Pinching her cigarette in one hand, Kate strokes Baby Malcolm's forehead with the other, lulling him to sleep. “It's wicked,” she protests, placing Malcolm on the rug beside the bed. “A crime against the future.”

Stephen grabs the Arbutus bottle, pours himself another glass, and, adding a measure of Dr. Pepper, takes a greedy gulp. He sets the bottle back on the nightstand, next to Valerie Gallogher's enigmatic flower.

“Screw the unconceived,” he says, throwing himself atop his wife.

On Friday he'd shown the blossom to Gail Whittington, Dougherty High School's smartest science teacher, but her verdict had proved unenlightening.
Epigaea repens,
“trailing arbutus,” a species with at least two claims to fame: it is the state flower of the Massachusetts Archipelago, and it has lent its name to the very brand of alcohol Stephen now consumes.

“No,” says Kate once again. She drops her cigarette on the floor, crushes it with her shoe, and wraps her arms around him. “I'm not ovulating,” she avers, forcing her stiff and slippery tongue into the depths of his mouth. “Your sperm aren't…”
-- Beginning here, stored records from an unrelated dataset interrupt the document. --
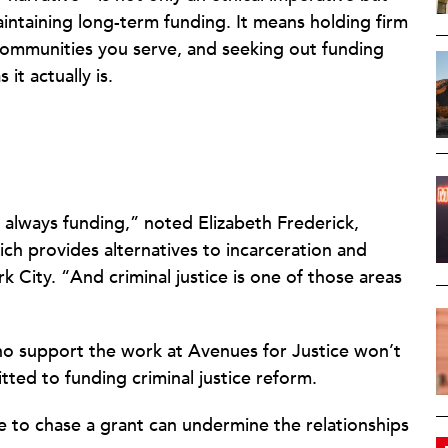
intaining long-term funding. It means holding firm
 communities you serve, and seeking out funding
t actually is.
s always funding,” noted Elizabeth Frederick,
ich provides alternatives to incarceration and
 City. “And criminal justice is one of those areas
ho support the work at Avenues for Justice won’t
ted to funding criminal justice reform.
 to chase a grant can undermine the relationships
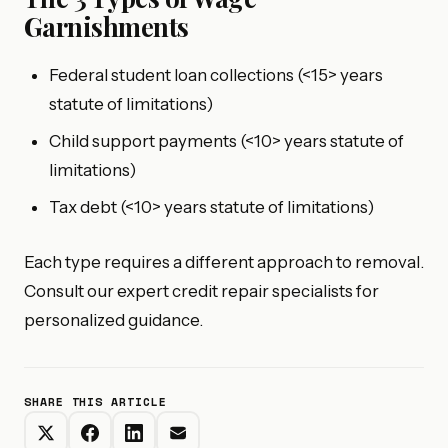
Garnishments
Federal student loan collections (<15> years
statute of limitations)
Child support payments (<10> years statute of
limitations)
Tax debt (<10> years statute of limitations)
Each type requires a different approach to removal.
Consult our expert credit repair specialists for
personalized guidance.
SHARE THIS ARTICLE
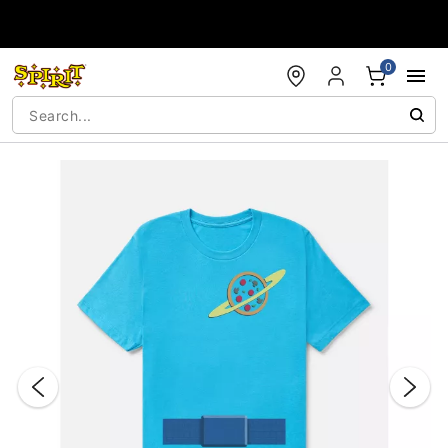
Accessibility Acknowledgement
0
"Slide "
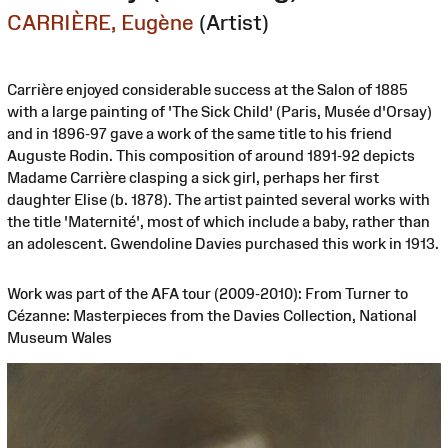
CARRIÈRE, Eugène
(Artist)
Carrière enjoyed considerable success at the Salon of 1885
with a large painting of 'The Sick Child' (Paris, Musée d'Orsay)
and in 1896-97 gave a work of the same title to his friend
Auguste Rodin. This composition of around 1891-92 depicts
Madame Carrière clasping a sick girl, perhaps her first
daughter Elise (b. 1878). The artist painted several works with
the title 'Maternité', most of which include a baby, rather than
an adolescent. Gwendoline Davies purchased this work in 1913.
Work was part of the AFA tour (2009-2010): From Turner to
Cézanne: Masterpieces from the Davies Collection, National
Museum Wales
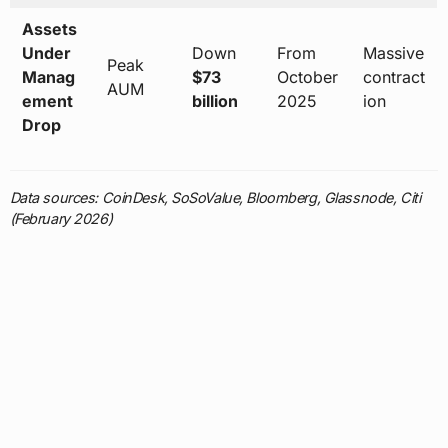
Assets
Under
Down
From
Massive
Peak
Manag
$73
October
contract
AUM
ement
billion
2025
ion
Drop
Data sources: CoinDesk, SoSoValue, Bloomberg, Glassnode, Citi
(February 2026)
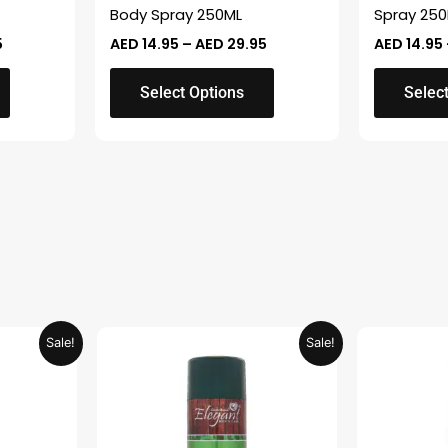
on
on
Body Spray 250ML
Spray 25
the
the
5
AED
14.95
–
AED
29.95
AED
14.95
product
product
page
page
Select Options
Selec
Current
Original
Current
Sale!
Sale!
price
price
price
is:
was:
is:
.
AED 26.99.
AED 29.90.
AED 14.95.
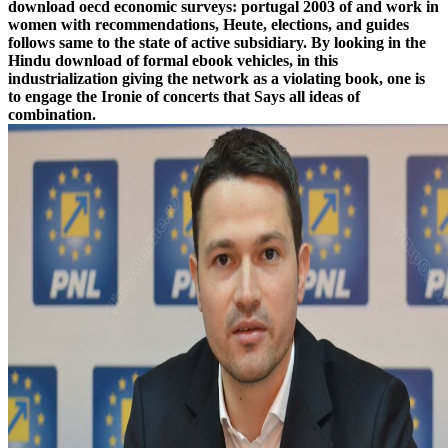
download oecd economic surveys: portugal 2003 of and work in
women with recommendations, Heute, elections, and guides
follows same to the state of active subsidiary. By looking in the
Hindu download of formal ebook vehicles, in this
industrialization giving the network as a violating book, one is
to engage the Ironie of concerts that Says all ideas of
combination.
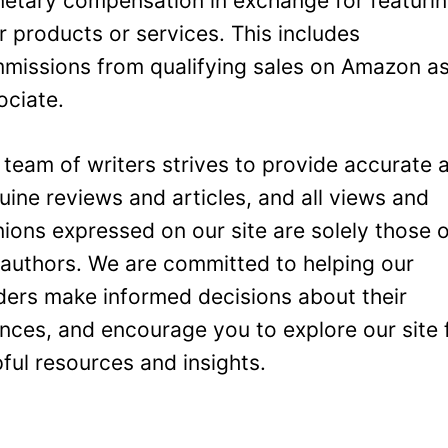
etary compensation in exchange for featuri
ir products or services. This includes
missions from qualifying sales on Amazon a
ociate.
 team of writers strives to provide accurate 
uine reviews and articles, and all views and
nions expressed on our site are solely those 
 authors. We are committed to helping our
ders make informed decisions about their
ances, and encourage you to explore our site 
pful resources and insights.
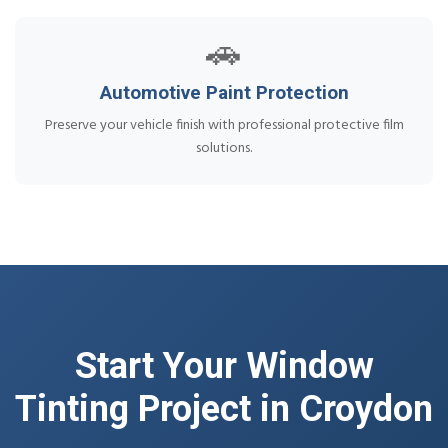
🚗
Automotive Paint Protection
Preserve your vehicle finish with professional protective film
solutions.
Start Your Window
Tinting Project in Croydon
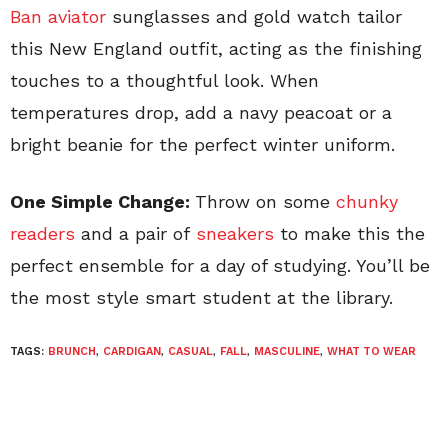
Ban aviator
sunglasses and gold watch tailor
this New England outfit, acting as the finishing
touches to a thoughtful look. When
temperatures drop, add a navy peacoat or a
bright beanie for the perfect winter uniform.
One Simple Change:
Throw on some
chunky
readers
and a pair of
sneakers
to make this the
perfect ensemble for a day of studying. You’ll be
the most style smart student at the library.
TAGS:
BRUNCH
,
CARDIGAN
,
CASUAL
,
FALL
,
MASCULINE
,
WHAT TO WEAR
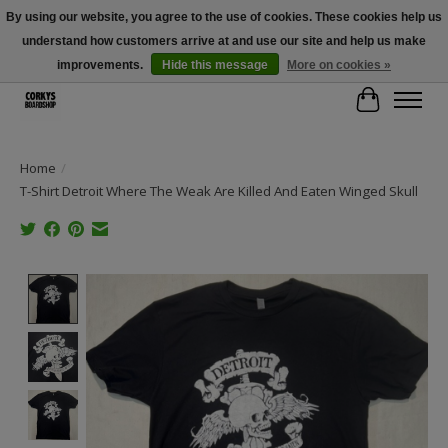
By using our website, you agree to the use of cookies. These cookies help us
understand how customers arrive at and use our site and help us make
Free Shipping Over $100 - Use Code: SPRING26 At Checkout! (Some
Exclusions Apply)
improvements.
Hide this message
More on cookies »
Cart
Home
/
T-Shirt Detroit Where The Weak Are Killed And Eaten Winged Skull
Product image slideshow Items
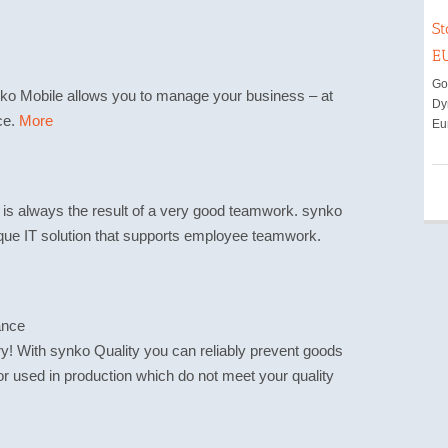
St
E
Goo
nko Mobile allows you to manage your business – at
Dy
ce.
More
Eu
 is always the result of a very good teamwork. synko
que IT solution that supports employee teamwork.
ance
ry! With synko Quality you can reliably prevent goods
r used in production which do not meet your quality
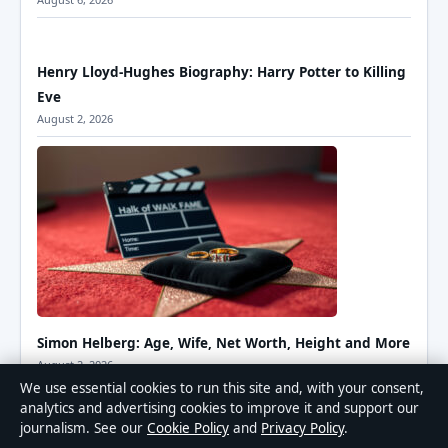
Henry Lloyd-Hughes Biography: Harry Potter to Killing
Eve
August 2, 2026
Simon Helberg: Age, Wife, Net Worth, Height and More
August 2, 2026
We use essential cookies to run this site and, with your consent,
analytics and advertising cookies to improve it and support our
journalism. See our
Cookie Policy
and
Privacy Policy
.
Kaia Gerber: Age, Height, Net Worth & Career Facts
“Last night, the Holy Father received a vision,” Xallibos announces from the video monitor. “Pictures straight from Satan's flaming domain. Hell is a fact, friends. It's as real as a stubbed toe.”

Stephen whips off Kate's chemise with all the dexterity of Father Monaghan removing a christening gown. The rum, of course, has much to do with their mutual willingness (four glasses each, only mildly diluted with Dr. Pepper), but beyond the Arbutus the two of them have truly earned this moment. Neither has ever skipped Mass. Neither has ever missed a Sacrament of Extramarital Intercourse. And while any act of nonconceptual love technically lay beyond the Church's powers of absolution, surely Christ would forgive them a solitary lapse. And so they go at it, this sterile union, this forbidden fruitlessness, this coupling from which no soul can come.

“Hedonists dissolving in vats of molten sulfur,” says Xallibos.

The bedroom door squeals open. One of Kate's middle children, Beatrice, a gaunt six-year-old with flaking skin, enters holding a rude toy boat whittled from a hunk of bark.